***** 原文段落 *****
遊戲是什麼?關於遊戲本體論的探索

前言

在本文中,我將儘可能用「crystal clear」的表達方式來闡釋我自己關於遊戲的本體論(即遊戲是什麼)立場,這會牽扯到一些前置知識與跨學科的概念。但是一個「crystal clear」的表達原則會儘可能地削弱前置知識與跨學科的概念給讀者帶來的閱讀障礙,不故弄玄虛與舞文弄藻,注重於把看似複雜和宏大的理論拆卸為一條一條清晰可辨的構成論證。

(註:「crystal clear」原本形容的是像水晶一般晶瑩剔透的,運用在理論類寫作中的要求就是:你寫作過程中每一步論證和表達,相對於整體來說都應該是清晰的透明的,應該用盡量平實的語言照顧到讀者,這當然是一種理想化的比喻。)

儘管這些論證可能預設了某些前提與日常用語習慣,以至於讓絕對的crystal clear原則幾乎成為一種理想化的原則。尤其是當這種原則被用於分析社會、政治、文化、遊戲等複雜又帶有極強經驗色彩的概念時,更是免不了讓crystal clear原則本身沾上經驗色彩,顯得並不具有那種令人期待的必然性。但這並不妨礙crystal clear原則作為一種寫作原則在促進概念表達與讀者理解方面的實用性。

請您注意,本篇文章幾乎沒有難度,在很大程度上只與讀者的耐心有關,這是我唯一能保證的。

電子遊戲可以表述為:依託電子設備而運行的遊戲。那麼就得更進一步解釋電子遊戲所從屬的概念:遊戲。至少目前為止,我並未找到一個勉強能說服我的關於「遊戲」的定義,因此我覺得我沒有必要提及它們。
***** 給定資料 *****
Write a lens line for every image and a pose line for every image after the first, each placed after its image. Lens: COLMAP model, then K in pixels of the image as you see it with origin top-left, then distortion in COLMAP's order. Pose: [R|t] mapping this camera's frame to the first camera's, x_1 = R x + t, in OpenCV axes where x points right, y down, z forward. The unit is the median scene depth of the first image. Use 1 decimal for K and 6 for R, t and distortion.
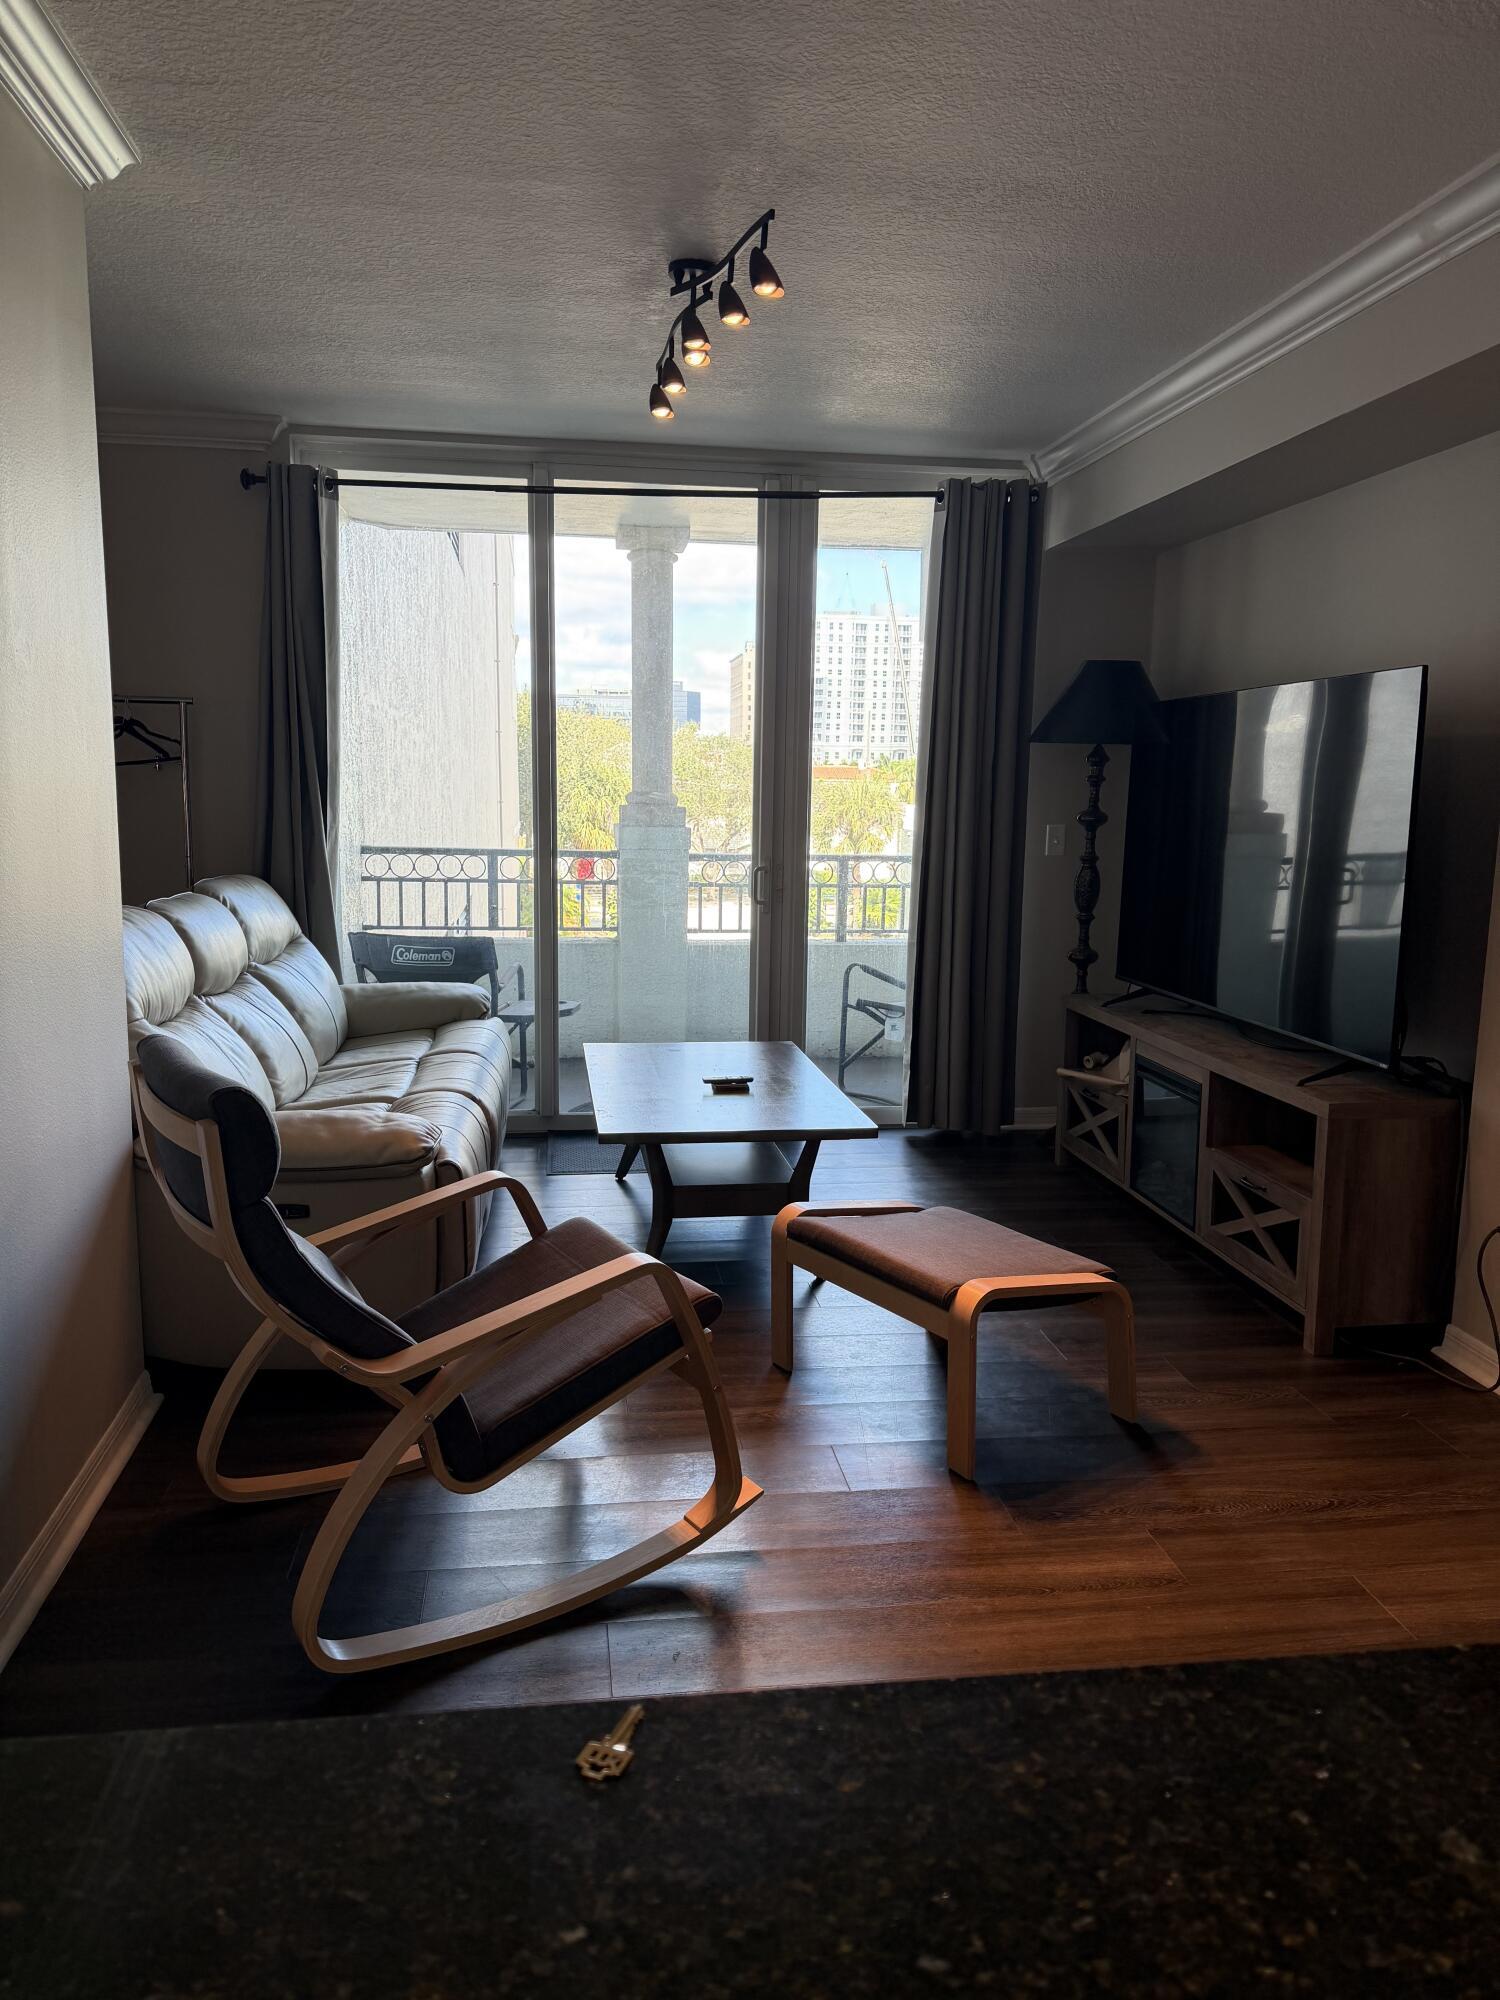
*****
你要做的 —
(a) 在遊戲本體論這篇文章中,作者提到了一組既複雜又帶有極強經驗色彩的概念。請逐一列出這些概念。
(b) 請從最後一句之後接著寫這篇探討遊戲本體論的文章。

參考答案 —
(a) 社會、政治、文化、遊戲

(b)
遊戲的「家族相似」式定義

儘管如此,我們還是能看到一些值得思考的定義。例如,借鑒維特根斯坦《哲學研究》關於「家族相似」的表達的話,那麼遊戲也可以被這樣表述:遊戲是一個「家族相似」的概念。那什麼是家族相似?當我們說「孫悟空不存在」這一句話時,傳統的某些哲學家會認為由於「孫悟空」並不實際存在於實在世界中,因此「孫悟空」是一個無意義,無指稱的概念,那麼當我們用「孫悟空不存在」這一個句子時,這個句子也應該是無意義的,但這種解釋似乎沒法說明一個問題:為什麼在現實世界中我們經常可以說出這樣一個句子。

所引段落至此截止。